The rationale for the lack of interaction between the scale and the bases
was to provide an understandable means of proceeding after
a change of base or scale when numbers had already been entered.
An earlier implementation which had global notions of
scale and base did not work out well.
If the value of
scale
were to be interpreted in the current
input or output base,
then a change of base or scale in the midst of a
computation would cause great confusion in the interpretation
of the results.
The current scheme has the advantage that the value of
the input and output bases
are only used for input and output, respectively, and they
are ignored in all other operations.
The value of
scale
is not used for any essential purpose by any part of the program
and it is used only to prevent the number of
decimal places resulting from the arithmetic operations from
growing beyond all bounds.

The design rationale for the choices for the scales of
the results of arithmetic were that in no case should
any significant digits be thrown away if, on appearances, the
user actually wanted them. Thus, if the user wants
to add the numbers 1.5 and 3.517, it seemed reasonable to give
him the result 5.017 without requiring him to unnecessarily
specify his rather obvious requirements for precision.
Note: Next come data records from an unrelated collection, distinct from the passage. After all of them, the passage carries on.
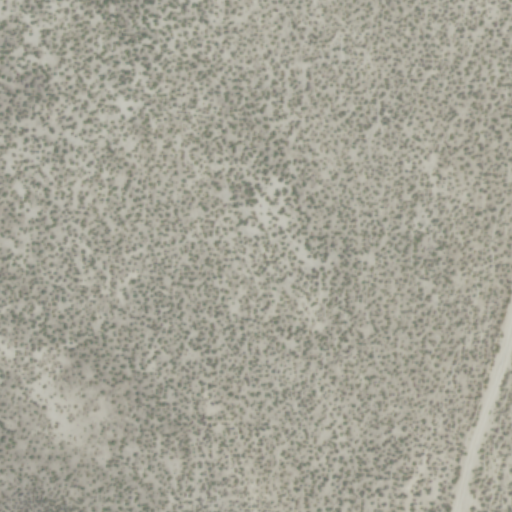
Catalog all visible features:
road: (499, 465)
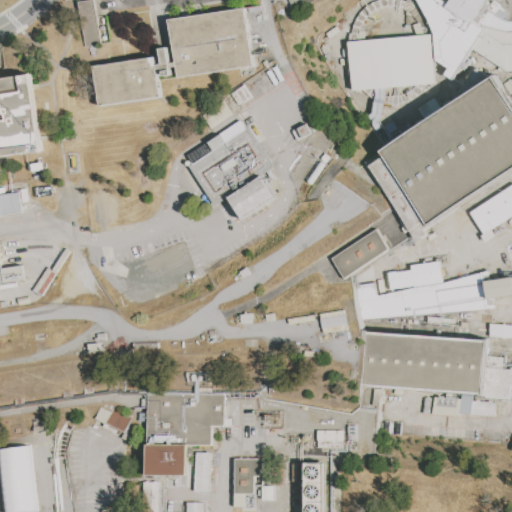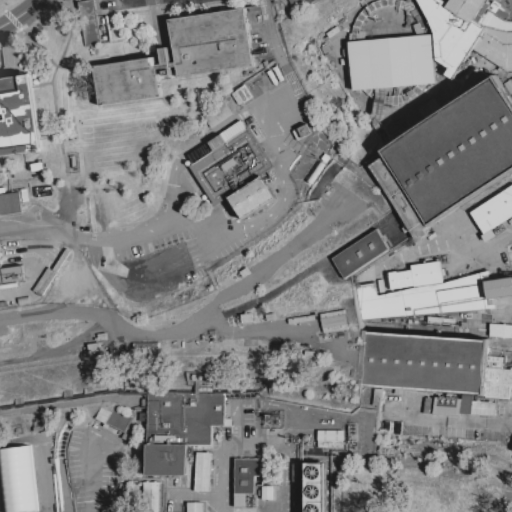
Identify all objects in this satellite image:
building: (293, 1)
road: (141, 2)
road: (21, 16)
building: (461, 17)
building: (87, 23)
building: (91, 25)
building: (211, 43)
building: (438, 44)
building: (453, 46)
building: (496, 48)
road: (279, 56)
building: (179, 57)
building: (393, 63)
building: (127, 82)
building: (18, 117)
building: (18, 118)
road: (54, 121)
building: (302, 133)
road: (200, 142)
building: (450, 153)
building: (449, 156)
building: (232, 169)
building: (234, 171)
building: (9, 203)
building: (10, 204)
building: (493, 211)
building: (494, 212)
road: (277, 213)
road: (89, 239)
road: (466, 244)
building: (359, 254)
building: (360, 254)
building: (173, 270)
building: (11, 274)
building: (11, 275)
building: (416, 276)
building: (139, 280)
building: (426, 293)
building: (431, 298)
road: (7, 301)
building: (418, 324)
building: (498, 331)
road: (191, 334)
road: (266, 337)
building: (102, 338)
building: (94, 349)
road: (54, 350)
building: (86, 351)
building: (421, 364)
building: (433, 369)
building: (112, 387)
building: (88, 391)
building: (67, 394)
building: (18, 401)
building: (111, 419)
building: (115, 421)
building: (39, 425)
building: (177, 428)
building: (179, 429)
building: (17, 432)
building: (329, 438)
building: (330, 440)
building: (129, 449)
building: (511, 452)
building: (201, 472)
building: (202, 472)
building: (246, 475)
road: (225, 477)
building: (16, 480)
building: (340, 482)
building: (248, 483)
building: (313, 487)
building: (315, 488)
building: (150, 497)
building: (151, 498)
building: (192, 507)
building: (194, 507)
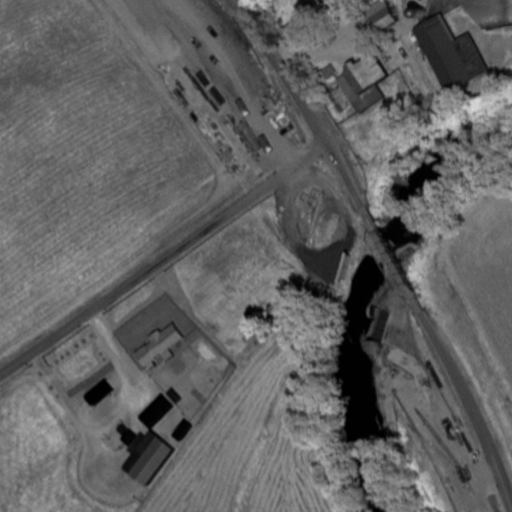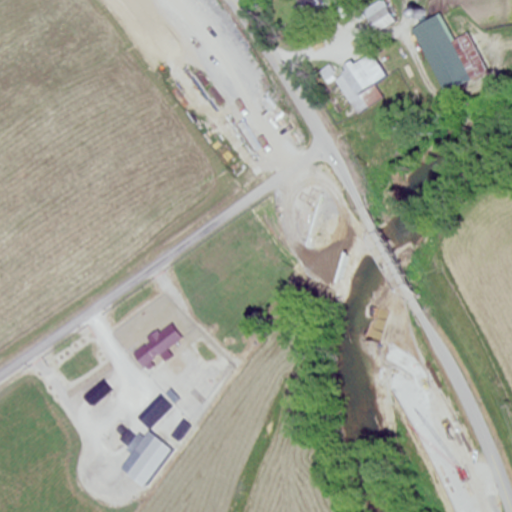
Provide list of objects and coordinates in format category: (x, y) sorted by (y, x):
building: (315, 9)
building: (379, 18)
building: (444, 57)
building: (363, 85)
road: (302, 100)
road: (384, 240)
road: (165, 261)
river: (362, 289)
building: (159, 347)
road: (462, 384)
building: (93, 399)
building: (156, 413)
building: (101, 420)
building: (145, 460)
On the other hand, multiplication and exponentiation produce
results with many more digits than their operands and it
seemed reasonable to give as a minimum the number of decimal
places in the operands but not to give more than that
number of digits
unless the user asked for them by specifying a value for scale.
Square root can be handled in just the same way as multiplication.
The operation of division gives arbitrarily many decimal places
and there is simply no way to guess how many places the user
wants.
In this case only, the user must
specify a scale to get any decimal places at all.

The scale of remainder was chosen to make it possible
to recreate the dividend from the quotient and remainder.
This is easy to implement; no digits are thrown away.
References
 [1]
L. L. Cherry, R. Morris,
BC - An Arbitrary Precision Desk-Calculator Language.
 [2]
K. C. Knowlton,
A Fast Storage Allocator,
Comm. ACM 8, pp. 623-625 (Oct. 1965).